第１図は、本発明による日本文誤り語検出装置の一実施
例を説明するための構成図、第２図は、本発明による日
本文誤り語検出装置の動作を説明するためのフローチャ
ート、第３図は、日本文誤り語検出装置の動作を説明す
るための他のフローチャートである。１・・・文章分割手段、２・・・部分文字列計数手段、
３・・・誤り検出手段。FIG. 1 is a block diagram for explaining an embodiment of the Japanese sentence error word detection device according to the present invention, and FIG. 2 is a flowchart for explaining the operation of the Japanese sentence error word detection device according to the present invention. FIG. 3 is another flowchart for explaining the operation of the Japanese sentence error word detection device. 1... Sentence division means, 2... Partial character string counting means,
3...Error detection means.

Claims

[Scope of Claims] 1. In a Japanese sentence error word detection device that detects error words in Japanese sentences electronically expressed using character codes, a sentence is divided into partial character strings using character type change points as boundaries. a partial character string counting means for counting the number of occurrences of a partial character string in katakana; and an error detection means for detecting an error word in a Japanese sentence. 2. In a Japanese sentence error word detection device that detects incorrect words in Japanese sentences electronically expressed using character codes, there is a sentence dividing means that performs morphological analysis of the sentence and divides it into word units, and words that correspond to nouns.
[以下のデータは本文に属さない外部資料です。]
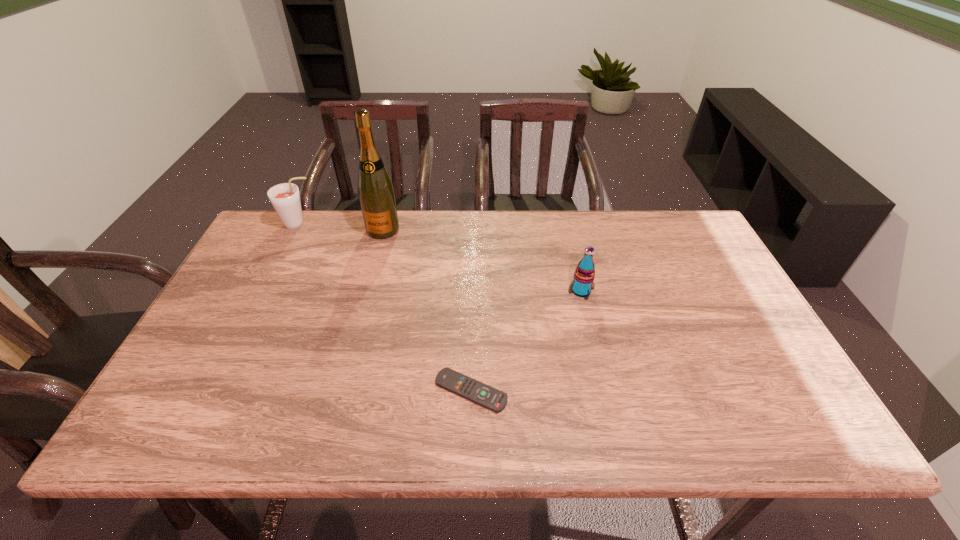
Identify the location of free spot that satisfies the following two spatial constraints: 1. on the front-facing side of the third object from right to left; 2. on the right side of the shortest object. The width and height of the screenshot is (960, 540). (340, 391).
A partial character string counting means for counting the number of occurrences of a string, and an error detection means for detecting a partial character string whose number of occurrences of a word string counted by the partial character string counting means is 1 as an error word. Characteristic Japanese sentence error word detection device. 3. It is characterized by having an error detection means for detecting, as an error word, a partial character string in which the number of occurrences of the word string counted by the partial character string counting means is one and is not registered in the word dictionary. The Japanese sentence error word detection device according to claim 2.